# TASK REQUIREMENTS:
(1) In the forum answer about the 40ms TCP delay, which socket option turns off Nagle's algorithm?
(2) Write a continuation of the forum answer on the 40ms TCP delay, starting right after its final sentence.

# GIVEN PASSAGE:
+++++
What could be causing this 40ms delay?

kexu
  • 304
  • 2
  • 8

1 Answers1

3

The issue was that the messages are very small (a few bytes or less) and being written in multiple parts. This pattern, on a TCP connection with both Nagle's algorithm and delayed ACKs configured, results in delays between the separate sends, where the system is waiting for an ACK before sending more data, but there is an ACK delay (40ms by default on my system).

Edit 1:

As David Schwartz mentions in the comments the solution is to aggregate the outbound data.

Separately, one can do a sort-of-workaround by setting the TCP_NODELAY option, which disables Nagle's algorithm.
+++++
# PROVIDED RECORDS:

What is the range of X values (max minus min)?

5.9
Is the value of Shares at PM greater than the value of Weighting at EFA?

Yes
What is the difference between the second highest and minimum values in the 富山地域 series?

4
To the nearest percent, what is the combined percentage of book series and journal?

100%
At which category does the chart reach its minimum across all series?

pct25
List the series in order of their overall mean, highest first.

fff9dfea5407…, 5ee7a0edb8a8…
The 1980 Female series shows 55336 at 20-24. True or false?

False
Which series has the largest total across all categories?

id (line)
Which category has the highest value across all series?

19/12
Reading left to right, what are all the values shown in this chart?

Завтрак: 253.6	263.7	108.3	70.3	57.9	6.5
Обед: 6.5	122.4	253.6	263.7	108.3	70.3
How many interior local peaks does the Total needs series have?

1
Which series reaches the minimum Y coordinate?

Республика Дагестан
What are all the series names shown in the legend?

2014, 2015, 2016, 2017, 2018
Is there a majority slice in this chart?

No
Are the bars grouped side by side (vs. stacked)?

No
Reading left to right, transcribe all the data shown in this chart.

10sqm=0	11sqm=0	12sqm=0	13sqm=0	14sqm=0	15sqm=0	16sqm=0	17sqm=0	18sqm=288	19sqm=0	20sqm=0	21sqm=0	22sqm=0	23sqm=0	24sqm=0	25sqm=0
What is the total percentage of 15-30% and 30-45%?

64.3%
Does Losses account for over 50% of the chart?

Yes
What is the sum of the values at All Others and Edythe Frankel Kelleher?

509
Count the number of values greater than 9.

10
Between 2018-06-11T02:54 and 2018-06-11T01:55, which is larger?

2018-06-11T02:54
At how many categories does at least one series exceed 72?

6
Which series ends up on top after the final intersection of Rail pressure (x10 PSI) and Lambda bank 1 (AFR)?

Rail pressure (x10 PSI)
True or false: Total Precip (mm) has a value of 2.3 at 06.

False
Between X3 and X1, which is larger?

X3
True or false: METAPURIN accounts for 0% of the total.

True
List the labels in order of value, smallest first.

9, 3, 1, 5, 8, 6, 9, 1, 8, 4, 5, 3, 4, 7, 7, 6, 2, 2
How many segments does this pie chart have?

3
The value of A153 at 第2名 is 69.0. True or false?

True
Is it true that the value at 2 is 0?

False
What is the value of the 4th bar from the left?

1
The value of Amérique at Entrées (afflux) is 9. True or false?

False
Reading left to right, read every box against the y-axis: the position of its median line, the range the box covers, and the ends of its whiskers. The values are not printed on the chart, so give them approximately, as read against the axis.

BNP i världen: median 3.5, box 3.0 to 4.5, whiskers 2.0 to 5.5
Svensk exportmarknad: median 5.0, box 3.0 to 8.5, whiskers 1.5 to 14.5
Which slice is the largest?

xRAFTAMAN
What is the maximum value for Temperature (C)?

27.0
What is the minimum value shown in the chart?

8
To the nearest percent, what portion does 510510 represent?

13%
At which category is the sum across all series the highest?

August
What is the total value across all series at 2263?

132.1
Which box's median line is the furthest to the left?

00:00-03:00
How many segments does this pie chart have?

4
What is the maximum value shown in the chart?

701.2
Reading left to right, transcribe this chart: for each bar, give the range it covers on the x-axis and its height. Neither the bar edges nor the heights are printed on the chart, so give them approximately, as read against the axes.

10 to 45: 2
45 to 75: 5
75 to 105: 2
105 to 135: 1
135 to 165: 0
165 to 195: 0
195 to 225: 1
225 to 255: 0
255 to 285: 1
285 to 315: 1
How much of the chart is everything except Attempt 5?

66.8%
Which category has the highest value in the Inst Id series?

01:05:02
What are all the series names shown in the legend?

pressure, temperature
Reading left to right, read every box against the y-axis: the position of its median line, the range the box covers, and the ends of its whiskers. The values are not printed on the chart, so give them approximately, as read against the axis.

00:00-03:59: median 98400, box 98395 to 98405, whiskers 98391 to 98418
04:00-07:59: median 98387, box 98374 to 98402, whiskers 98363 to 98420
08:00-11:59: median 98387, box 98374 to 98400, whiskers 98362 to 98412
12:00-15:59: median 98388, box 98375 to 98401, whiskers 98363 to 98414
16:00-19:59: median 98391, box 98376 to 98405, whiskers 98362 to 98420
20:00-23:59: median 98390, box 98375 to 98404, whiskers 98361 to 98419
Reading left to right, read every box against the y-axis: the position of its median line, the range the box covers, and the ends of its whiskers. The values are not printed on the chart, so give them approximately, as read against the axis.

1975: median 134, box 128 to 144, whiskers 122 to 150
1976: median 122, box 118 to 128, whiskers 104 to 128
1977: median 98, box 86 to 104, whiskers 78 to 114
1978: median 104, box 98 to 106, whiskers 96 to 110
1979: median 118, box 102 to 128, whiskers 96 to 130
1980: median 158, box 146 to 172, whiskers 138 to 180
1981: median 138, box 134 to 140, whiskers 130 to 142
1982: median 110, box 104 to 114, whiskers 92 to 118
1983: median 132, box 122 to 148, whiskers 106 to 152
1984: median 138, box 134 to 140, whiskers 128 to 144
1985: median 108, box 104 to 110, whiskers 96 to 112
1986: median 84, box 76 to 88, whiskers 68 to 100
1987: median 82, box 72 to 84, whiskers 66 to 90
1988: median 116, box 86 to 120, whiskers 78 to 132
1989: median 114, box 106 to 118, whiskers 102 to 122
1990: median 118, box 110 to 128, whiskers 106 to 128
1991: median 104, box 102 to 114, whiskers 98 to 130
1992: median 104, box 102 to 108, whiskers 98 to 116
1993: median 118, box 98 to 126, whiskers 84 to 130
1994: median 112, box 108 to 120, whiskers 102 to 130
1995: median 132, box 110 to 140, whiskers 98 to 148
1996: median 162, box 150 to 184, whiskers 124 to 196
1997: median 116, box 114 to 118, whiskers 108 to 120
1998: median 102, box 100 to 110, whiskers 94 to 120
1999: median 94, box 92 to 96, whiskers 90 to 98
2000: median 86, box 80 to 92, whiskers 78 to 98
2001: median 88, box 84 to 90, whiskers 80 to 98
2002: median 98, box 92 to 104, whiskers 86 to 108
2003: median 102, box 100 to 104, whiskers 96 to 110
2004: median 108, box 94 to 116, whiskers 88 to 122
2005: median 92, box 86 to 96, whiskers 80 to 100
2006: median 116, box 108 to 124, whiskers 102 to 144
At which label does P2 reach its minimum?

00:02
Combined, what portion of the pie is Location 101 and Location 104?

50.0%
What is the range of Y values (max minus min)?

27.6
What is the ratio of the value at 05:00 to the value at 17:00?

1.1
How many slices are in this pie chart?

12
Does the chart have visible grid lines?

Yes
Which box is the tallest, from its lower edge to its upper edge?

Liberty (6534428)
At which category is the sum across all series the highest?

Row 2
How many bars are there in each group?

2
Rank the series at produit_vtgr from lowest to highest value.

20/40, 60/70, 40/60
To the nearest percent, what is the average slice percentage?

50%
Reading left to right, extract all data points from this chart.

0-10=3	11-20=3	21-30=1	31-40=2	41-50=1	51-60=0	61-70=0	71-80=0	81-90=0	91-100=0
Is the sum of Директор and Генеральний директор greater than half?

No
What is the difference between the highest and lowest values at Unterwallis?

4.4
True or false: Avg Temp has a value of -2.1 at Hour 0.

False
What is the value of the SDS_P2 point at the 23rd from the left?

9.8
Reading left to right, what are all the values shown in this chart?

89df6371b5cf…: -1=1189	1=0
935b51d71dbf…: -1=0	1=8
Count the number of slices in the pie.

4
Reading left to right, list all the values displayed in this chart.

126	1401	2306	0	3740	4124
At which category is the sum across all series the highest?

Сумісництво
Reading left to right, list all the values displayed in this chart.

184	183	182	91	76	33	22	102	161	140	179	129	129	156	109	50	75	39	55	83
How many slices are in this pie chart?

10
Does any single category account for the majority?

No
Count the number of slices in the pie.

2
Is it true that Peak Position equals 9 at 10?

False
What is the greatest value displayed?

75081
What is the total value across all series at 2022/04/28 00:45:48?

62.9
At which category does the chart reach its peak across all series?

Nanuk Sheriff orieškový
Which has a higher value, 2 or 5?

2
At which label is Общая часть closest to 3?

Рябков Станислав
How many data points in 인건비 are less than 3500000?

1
+++++
# SET OF ANSWERS:
(1) TCP_NODELAY

(2)
socket.set_option(asio::ip::tcp::no_delay(true));

There is also a TCP_QUICKACK flag, but from the docs:

This flag is not permanent, it only enables a switch to or from quickack mode. Subsequent operation of the TCP protocol will once again enter/leave quickack mode depending on internal protocol processing and factors such as delayed ack timeouts occurring and data transfer. This option should not be used in code intended to be portable.

Edit 2: For posterity-- I modified the code, once using the no_delay option, and once by changing the logic to do scatter-gather writes + quick acks after message-wise receives (the protocol I'm using does not have application-level acks). With only no_delay, throughput went from ~30 msg/s to ~300 msg/s. With only scatter-gather writes + quick acks, the throughput was about ~1000 msg/s. This is for my particular use case but I hope this gives some sense of what worked best for me.

Edit 3: After combining TCP_NODELAY with scatter-gather writes, I achieved the best throughput, something like 15% faster than scatter-gather with quick acks (which turns out to be a pretty slow system call)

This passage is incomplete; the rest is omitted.